Update reactor-netty-http to 1.1.13

[banno-diy-steward]

About this PR

📦 Updates io.projectreactor.netty:reactor-netty-http from 1.0.39 to 1.1.13

📜 GitHub Release Notes - Version Diff

Usage

✅ Please merge!

I'll automatically update this PR to resolve conflicts as long as you don't change it yourself.

If you'd like to skip this version, you can just close this PR. If you have any feedback, just mention me in the comments below.

Configure Scala Steward for your repository with a .scala-steward.conf file.

Have a fantastic day writing Scala!

⚙ Adjust future updates

Add this to your .scala-steward.conf file to ignore future updates of this dependency:

updates.ignore = [ { groupId = "io.projectreactor.netty", artifactId = "reactor-netty-http" } ]

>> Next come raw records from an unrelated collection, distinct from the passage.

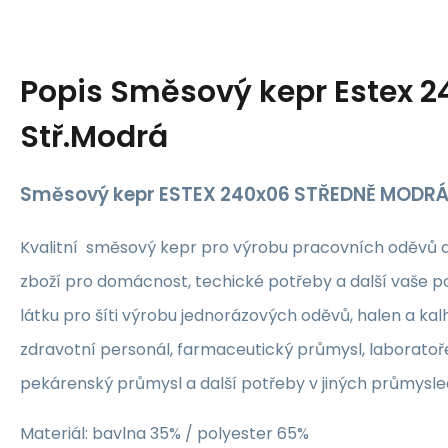
Popis
Směsový kepr Estex 2
Stř.Modrá
Směsový kepr ESTEX 240x06 STŘEDNĚ MODR
Kvalitní směsový kepr pro výrobu pracovních oděvů 
zboží pro domácnost, techické potřeby a další vaše p
látku pro šíti výrobu jednorázových oděvů, halen a kalh
zdravotní personál, farmaceutický průmysl, laboratoř
pekárenský průmysl a další potřeby v jiných průmyslech
Materiál: bavlna 35% / polyester 65%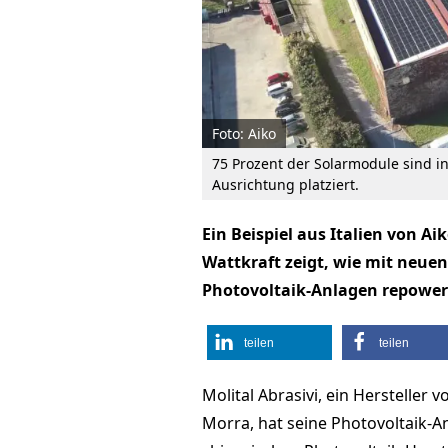
Foto: Aiko
75 Prozent der Solarmodule sind i
Ausrichtung platziert.
Ein Beispiel aus Italien von A
Wattkraft zeigt, wie mit neue
Photovoltaik-Anlagen repowe
teilen
teilen
Molital Abrasivi, ein Hersteller 
Morra, hat seine Photovoltaik-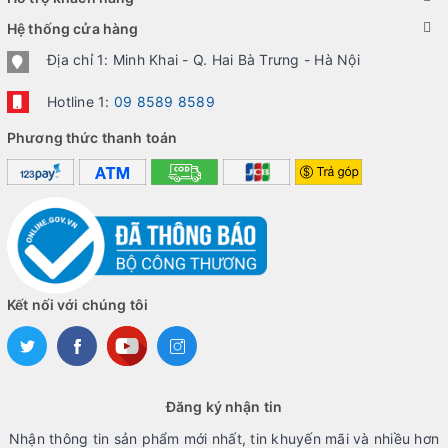
Hệ thống cửa hàng
Địa chỉ 1: Minh Khai - Q. Hai Bà Trưng - Hà Nội
Hotline 1:
09 8589 8589
Phương thức thanh toán
Kết nối với chúng tôi
Đăng ký nhận tin
Nhận thông tin sản phẩm mới nhất, tin khuyến mãi và nhiều hơn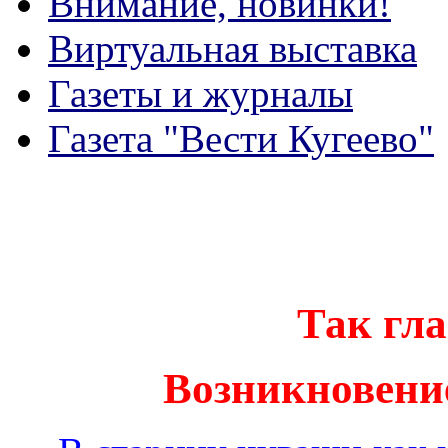
Внимание, новинки!
Виртуальная выставка
Газеты и журналы
Газета "Вести Кугеево"
Так гла
Возникновение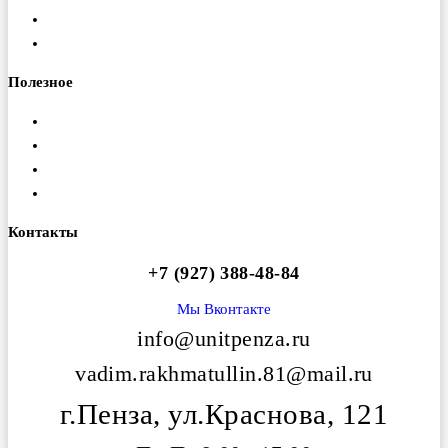
Изготовление ферм
Монтаж конструкций
Полезное
Доставка
Гарантия
Оплата
Вакансии
Контакты
+7 (927) 388-48-84
Мы Вконтакте
info@unitpenza.ru
vadim.rakhmatullin.81@mail.ru
г.Пенза, ул.Краснова, 121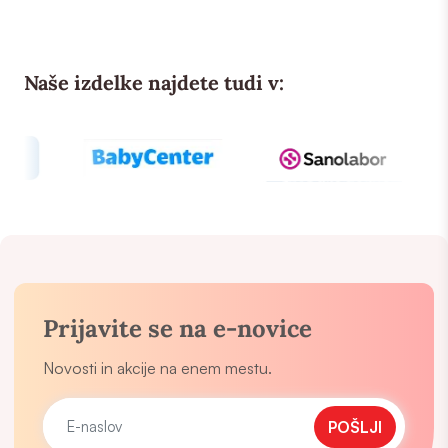
Naše izdelke najdete tudi v:
Prijavite se na e-novice
Novosti in akcije na enem mestu.
POŠLJI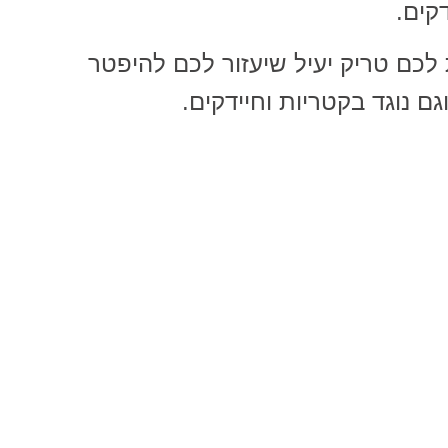
דקים.
לכם טריק יעיל שיעזור לכם להיפטר
 נוגד בקטריות וחיידקים.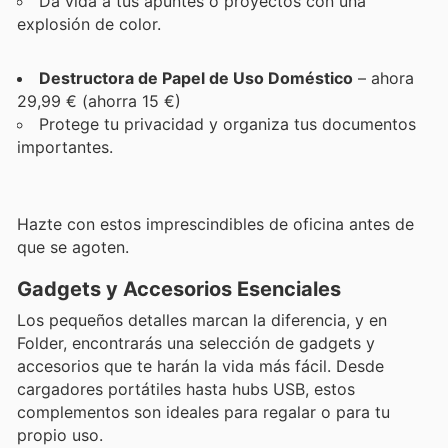
Da vida a tus apuntes o proyectos con una
explosión de color.
Destructora de Papel de Uso Doméstico
– ahora
29,99 € (ahorra 15 €)
Protege tu privacidad y organiza tus documentos
importantes.
Hazte con estos imprescindibles de oficina antes de
que se agoten.
Gadgets y Accesorios Esenciales
Los pequeños detalles marcan la diferencia, y en
Folder, encontrarás una selección de gadgets y
accesorios que te harán la vida más fácil. Desde
cargadores portátiles hasta hubs USB, estos
complementos son ideales para regalar o para tu
propio uso.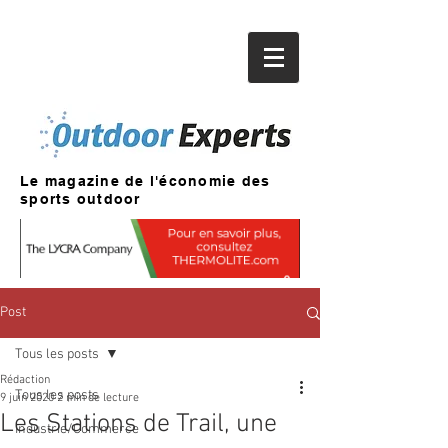
Le magazine de l'économie des
sports outdoor
Post
Tous les posts
Rédaction
Tous les posts
9 juin 2020
2 min de lecture
Les Stations de Trail, une
Industrie/Commerce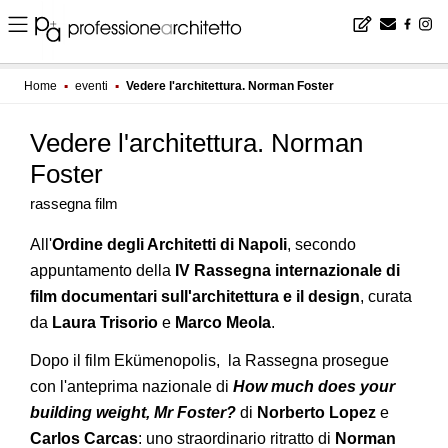
Home
▪
eventi
▪
Vedere l'architettura. Norman Foster
Vedere l'architettura. Norman
Foster
rassegna film
All'
Ordine degli Architetti di Napoli
, secondo
appuntamento della
IV Rassegna internazionale di
film documentari sull'architettura e il design
, curata
da
Laura Trisorio
e
Marco Meola
.
Dopo il film Ekümenopolis, la Rassegna prosegue
con l'anteprima nazionale di
How much does your
building weight, Mr Foster?
di
Norberto Lopez
e
Carlos Carcas
: uno straordinario ritratto di
Norman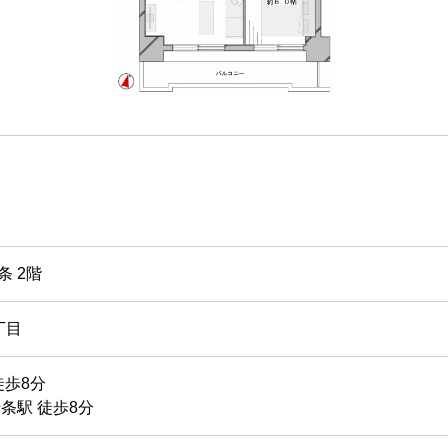
 2階
丁目
徒歩8分
条駅 徒歩8分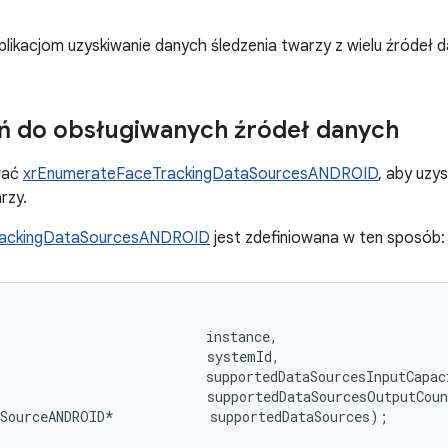
plikacjom uzyskiwanie danych śledzenia twarzy z wielu źródeł 
ń do obsługiwanych źródeł danych
wać
xrEnumerateFaceTrackingDataSourcesANDROID
, aby uzy
rzy.
rackingDataSourcesANDROID
jest zdefiniowana w ten sposób:
                                                        
                          instance,

                          systemId,

                          supportedDataSourcesInputCapaci
                          supportedDataSourcesOutputCoun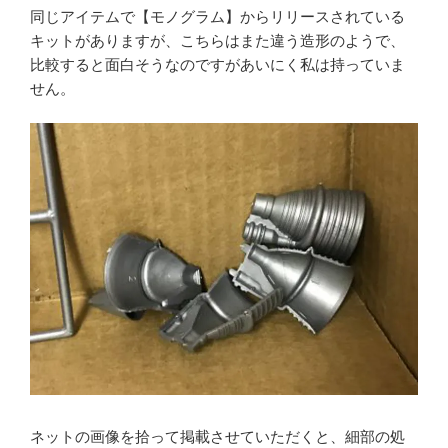
同じアイテムで【モノグラム】からリリースされている
キットがありますが、こちらはまた違う造形のようで、
比較すると面白そうなのですがあいにく私は持っていま
せん。
ネットの画像を拾って掲載させていただくと、細部の処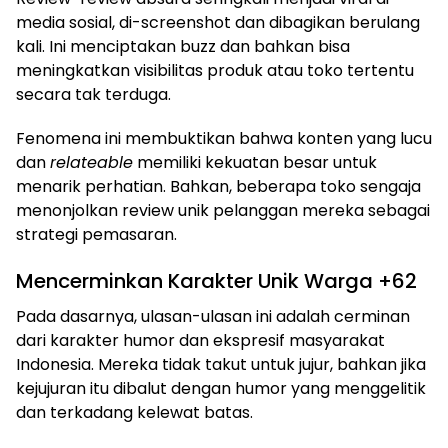
media sosial, di-screenshot dan dibagikan berulang
kali. Ini menciptakan buzz dan bahkan bisa
meningkatkan visibilitas produk atau toko tertentu
secara tak terduga.
Fenomena ini membuktikan bahwa konten yang lucu
dan
relateable
memiliki kekuatan besar untuk
menarik perhatian. Bahkan, beberapa toko sengaja
menonjolkan review unik pelanggan mereka sebagai
strategi pemasaran.
Mencerminkan Karakter Unik Warga +62
Pada dasarnya, ulasan-ulasan ini adalah cerminan
dari karakter humor dan ekspresif masyarakat
Indonesia. Mereka tidak takut untuk jujur, bahkan jika
kejujuran itu dibalut dengan humor yang menggelitik
dan terkadang kelewat batas.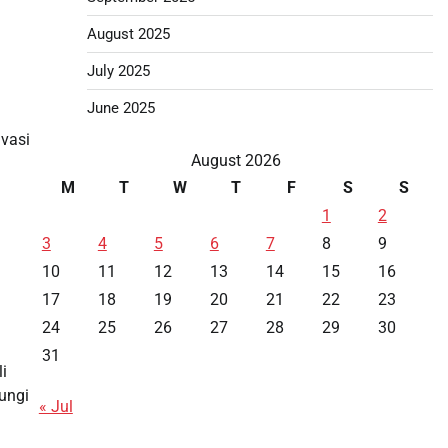
August 2025
July 2025
June 2025
nvasi
August 2026
M
T
W
T
F
S
S
1
2
3
4
5
6
7
8
9
10
11
12
13
14
15
16
17
18
19
20
21
22
23
24
25
26
27
28
29
30
31
i
ungi
« Jul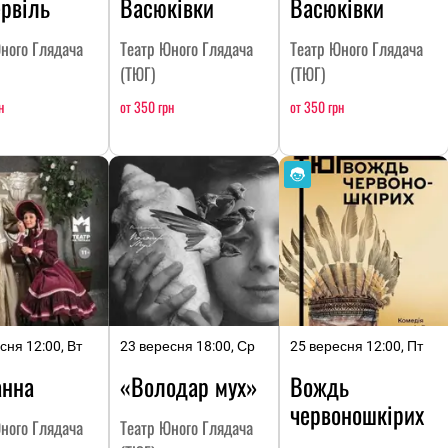
рвіль
Васюківки
Васюківки
ного Глядача
Театр Юного Глядача
Театр Юного Глядача
(ТЮГ)
(ТЮГ)
н
от 350 грн
от 350 грн
сня 12:00, Вт
23 вересня 18:00, Ср
25 вересня 12:00, Пт
анна
«Володар мух»
Вождь
червоношкірих
ного Глядача
Театр Юного Глядача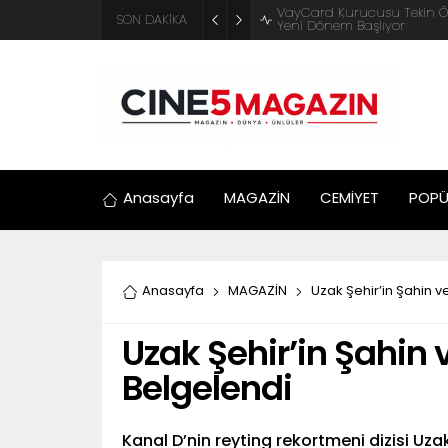
ADM Türkiye Organizasyon ve
SON DAKİKA
Motosiklet Festivali
Anasayfa
MAGAZİN
CEMİYET
POPÜ
Anasayfa
MAGAZİN
Uzak Şehir’in Şahin v
Uzak Şehir’in Şahin 
Belgelendi
Kanal D’nin reyting rekortmeni dizisi Uza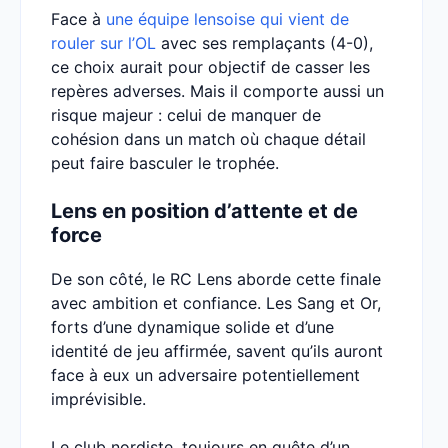
Face à
une équipe lensoise qui vient de
rouler sur l’OL
avec ses remplaçants (4-0),
ce choix aurait pour objectif de casser les
repères adverses. Mais il comporte aussi un
risque majeur : celui de manquer de
cohésion dans un match où chaque détail
peut faire basculer le trophée.
Lens en position d’attente et de
force
De son côté, le RC Lens aborde cette finale
avec ambition et confiance. Les Sang et Or,
forts d’une dynamique solide et d’une
identité de jeu affirmée, savent qu’ils auront
face à eux un adversaire potentiellement
imprévisible.
Le club nordiste, toujours en quête d’un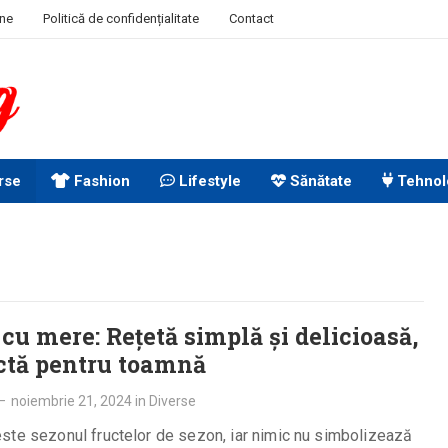
ine
Politică de confidențialitate
Contact
rse
Fashion
Lifestyle
Sănătate
Tehnol
 cu mere: Rețetă simplă și delicioasă,
ctă pentru toamnă
—
noiembrie 21, 2024
in
Diverse
ste sezonul fructelor de sezon, iar nimic nu simbolizează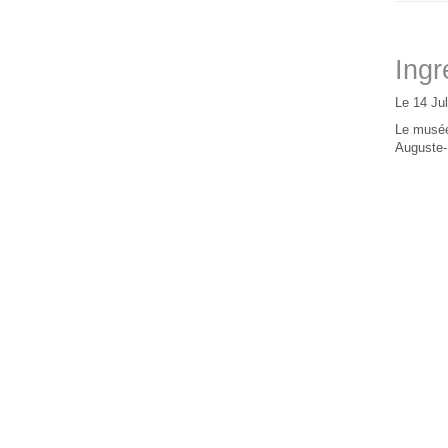
Ingr
Le 14 Ju
Le musée
Auguste-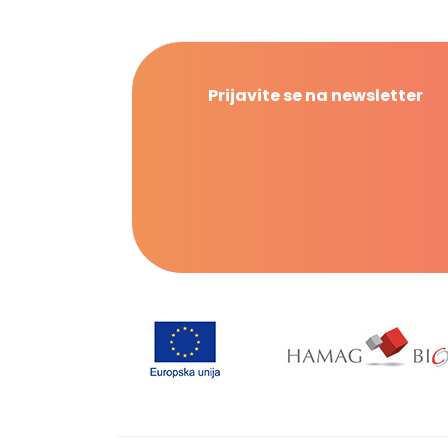
Prijavite se na newsletter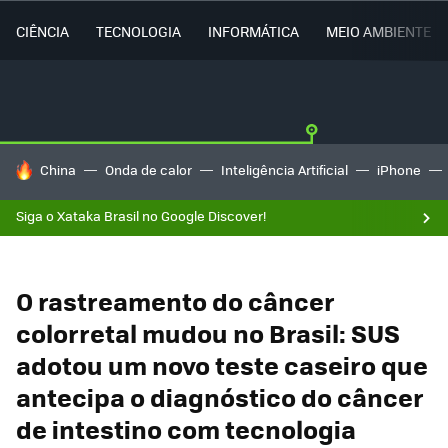
CIÊNCIA
TECNOLOGIA
INFORMÁTICA
MEIO AMBIENTE
TENDÊNCIAS DO DIA
China
Onda de calor
Inteligência Artificial
iPhone
Siga o Xataka Brasil no Google Discover!
O rastreamento do câncer
colorretal mudou no Brasil: SUS
adotou um novo teste caseiro que
antecipa o diagnóstico do câncer
de intestino com tecnologia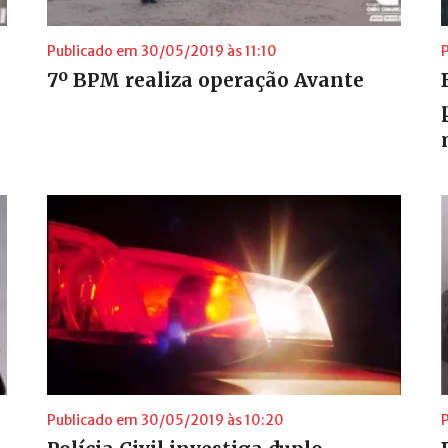
Publicado em 30/05/2019 às 11:10
7º BPM realiza operação Avante
Publicado em 30/05/2019 às 10:20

Or, add this to slow down future updates of this dependency:

dependencyOverrides = [{
  pullRequests = { frequency = "30 days" },
  dependency = { groupId = "io.projectreactor.netty", artifactId = "reactor-netty-http" }
}]

^{labels: library-update, early-semver-minor, semver-spec-minor, commit-count:1}

[rossabaker]

This is probably okay (tests pass, semver lines up), but only surfaced by my ill-fated attempt to squelch an irrelevant Dependabot finding in #263.

[samspills]

I've put up #265 to remove the dependency instead of updating it. I'm good with either approach, with a slight bias to removing it for now since it's not really necessary

[rossabaker]

Does another dependency transitively pull in a safe version? I haven't done the legwork. I prefer #265 if Dependabot likes it.

[samspills]

Oh I thought the requirement of a particular "safe" version wasn't necessary b/c the dependabot alert had to be closed anyway. Maybe I misunderstood though

[rossabaker]

Oh, no, you're right. I thought it was some long-established override and didn't connect the dots to my own comment three days ago. These things become a blur once there are enough of them...

[rossabaker]

And after that discussion ... there's a new one on the same dependency.

[samspills]

lol okay, let's just merge this one then 😆

[rossabaker]

For whatever reason, it still didn't work to close the alert. There's some nuance I've missed.

[samspills]

This feels like a problem with the security alert? The spring page is pretty clear that 1.1.13 is fixed: https://spring.io/security/cve-2023-34054

[rossabaker]

When I pulled the report on the prior PR, both a vulnerable version and the latest version were being submitted to GitHub. This library is transitive via another dependency, but ... we do that all the time! I couldn't quickly figure out what was different here.

[rossabaker]

What's different is typelevel/sbt-typelevel#671. The config in sbt-typelevel differs from most of our internal projects. The vulnerable dependency is being reported in compile scope.